The AI Equity Lab will also house the newly created, and easily accessible ‘Hidden Figures Repository,’ which will amplify diverse and under-represented technical and non-technical voices whose expertise can be tapped by the media, policymakers, academia, civil society organizations, and other think tanks.

Areas of focus

The AI Equity Lab is focused on gathering top thinkers and leaders in respective areas where AI can implicate democratic participation and critical social mobilities, which substantiate the need for more inclusive thought leadership and accountability at the start of model creation and implementation. To eliminate online biases throughout AI’s lifecycle, the Equity Lab has three central activities:

  1. Workshop consequential applications of AI systems that affect humans and their humanity and to offer solutions reflecting the ‘lived experiences’ of impacted populations.

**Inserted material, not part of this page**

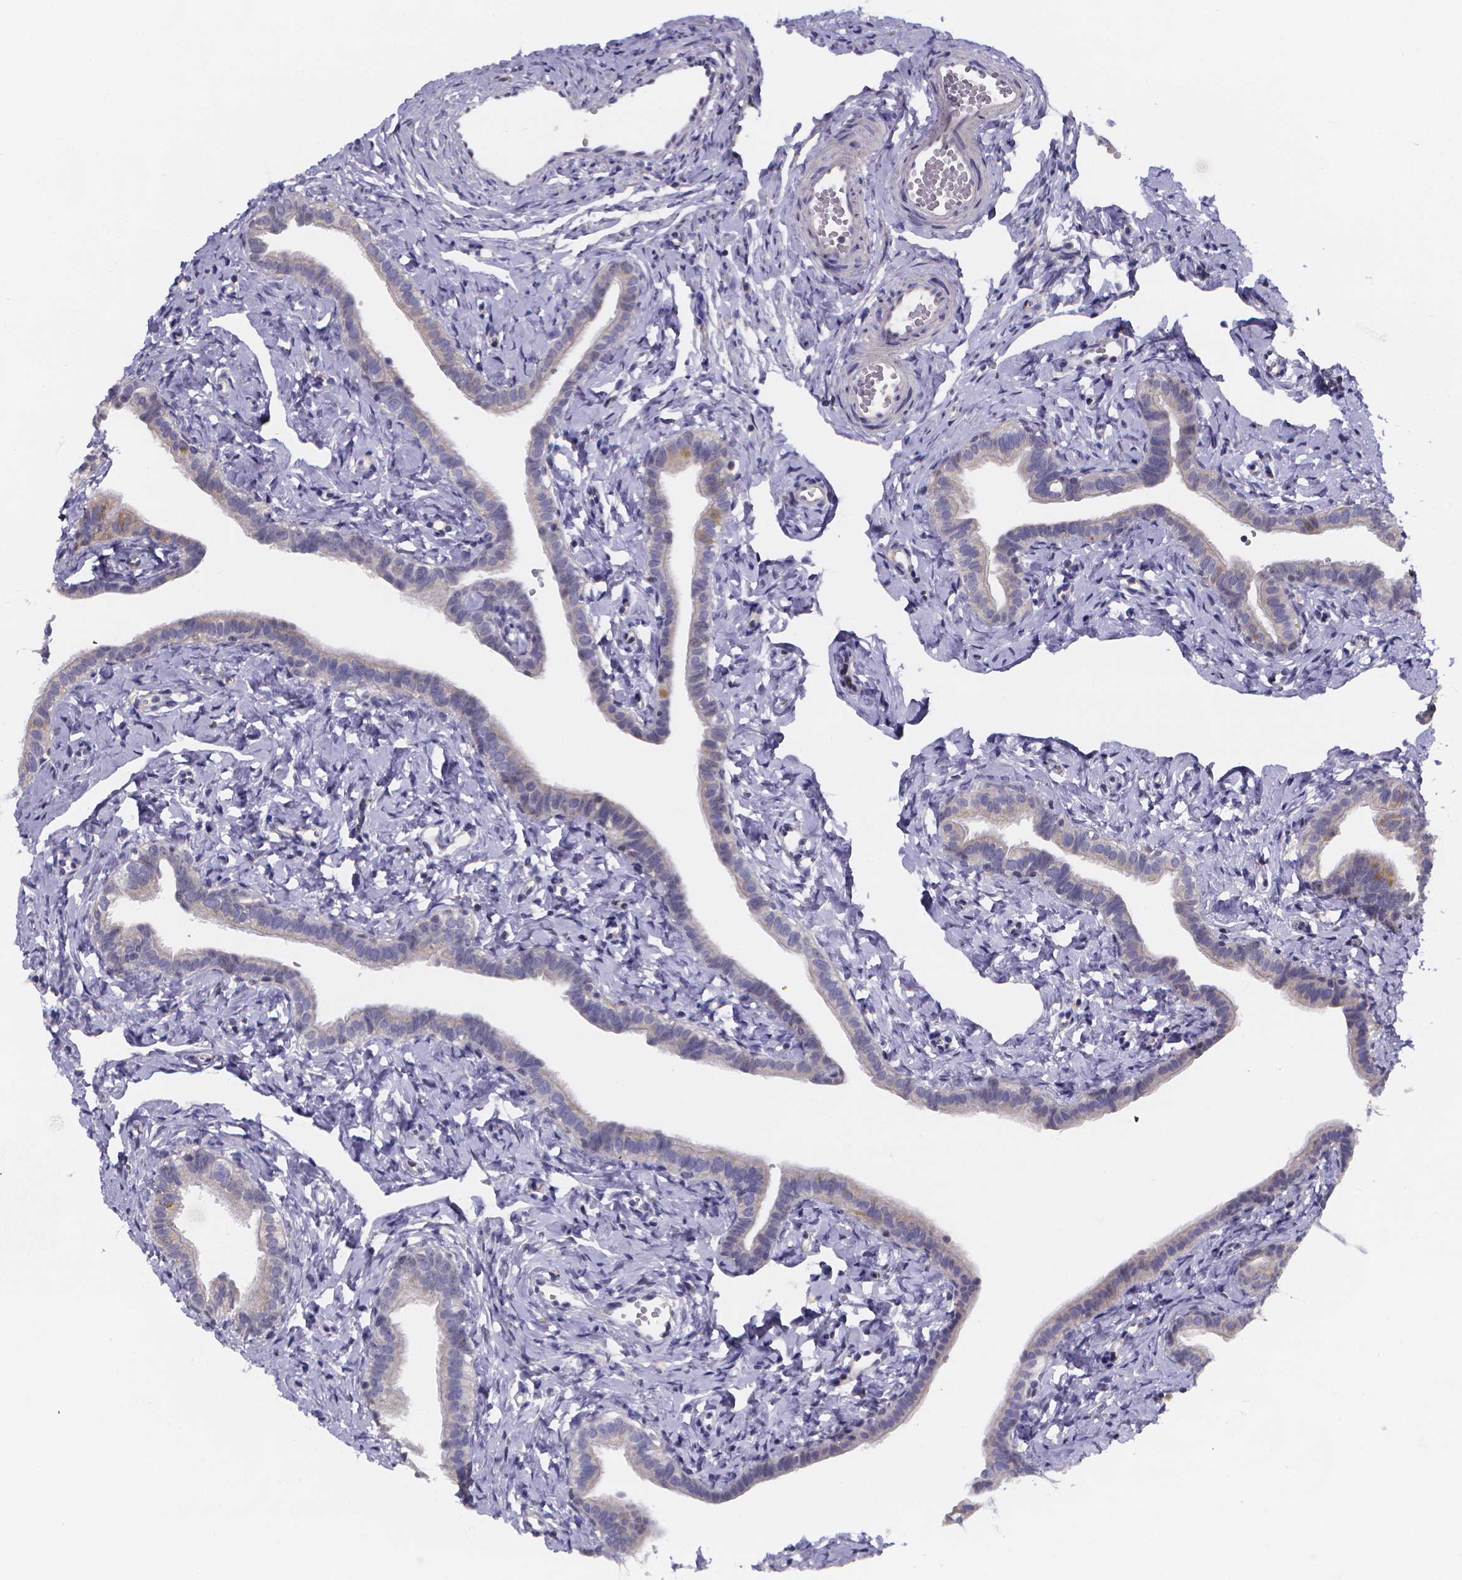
{"staining": {"intensity": "negative", "quantity": "none", "location": "none"}, "tissue": "fallopian tube", "cell_type": "Glandular cells", "image_type": "normal", "snomed": [{"axis": "morphology", "description": "Normal tissue, NOS"}, {"axis": "topography", "description": "Fallopian tube"}], "caption": "The photomicrograph exhibits no significant staining in glandular cells of fallopian tube.", "gene": "PAH", "patient": {"sex": "female", "age": 41}}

Esteemed scholars and experts will be convened at the onset of the AI Equity Lab to workshop in small groups the consequential issues below by identifying and providing solutions that mitigate the stated risks, existing and needed policy interventions, human implications, and other areas that address harmonization with existing antidiscrimination laws and impacts of global governance.

  • Criminal justice
  • Education
  • Health care
  • Hiring and employment
  • Housing
  • Financial services
  • Voting rights
  • Worker rights and workforce implications
  1. Create a platform for new, existing, and other groundbreaking research that advances more inclusive, interdisciplinary, and cross-sector ideas to address online biases, and obstacles to more enriched AI solutions.

From time to time, the AI Equity Lab will host public and private convenings, podcasts, and feature the work of experts exploring more equitably designed, and deployed technologies. The Equity Lab will also be centralized intelligence for new, and curated content that can be easily accessible by policymakers, industry, civil society organizations, academia, media, and other think tanks, including references, peer-reviewed blogs and long-form research, and video recordings.

  1. Amplify under-represented expert voices in AI through the new ‘Hidden Figures Repository’ that will facilitate greater sources of and connections to diverse and interdisciplinary technical and non-technical AI experts by policymakers, industry, academia, civil society organizations, media, and other think tanks.

Right now, diverse voices are not included in significant debates around the future of AI governance, and equity. The ‘Hidden Figures Repository’ will be launched in response to the absence of critical mass of such scholars and experts whose expertise in ideas, programs, and policies make them suitable candidates for increased exposure among key decisionmakers in government, industry, and the media, as well throughout the channels of academia and civil society communities.

Leadership

The Brookings AI Equity Lab is created and led by Nicol Turner Lee, senior fellow and director of the Center for Technology Innovation with key advisement by CTI non-resident fellow, Renee Cummings, who is also Professor of Practice in Data Science and Co-Director of the Public Interest Technology University Network at the University of Virginia. Brookings CTI Fellow, Chinasa Okolo, is leading the AI in the Global South work. More affiliated scholars to be added soon.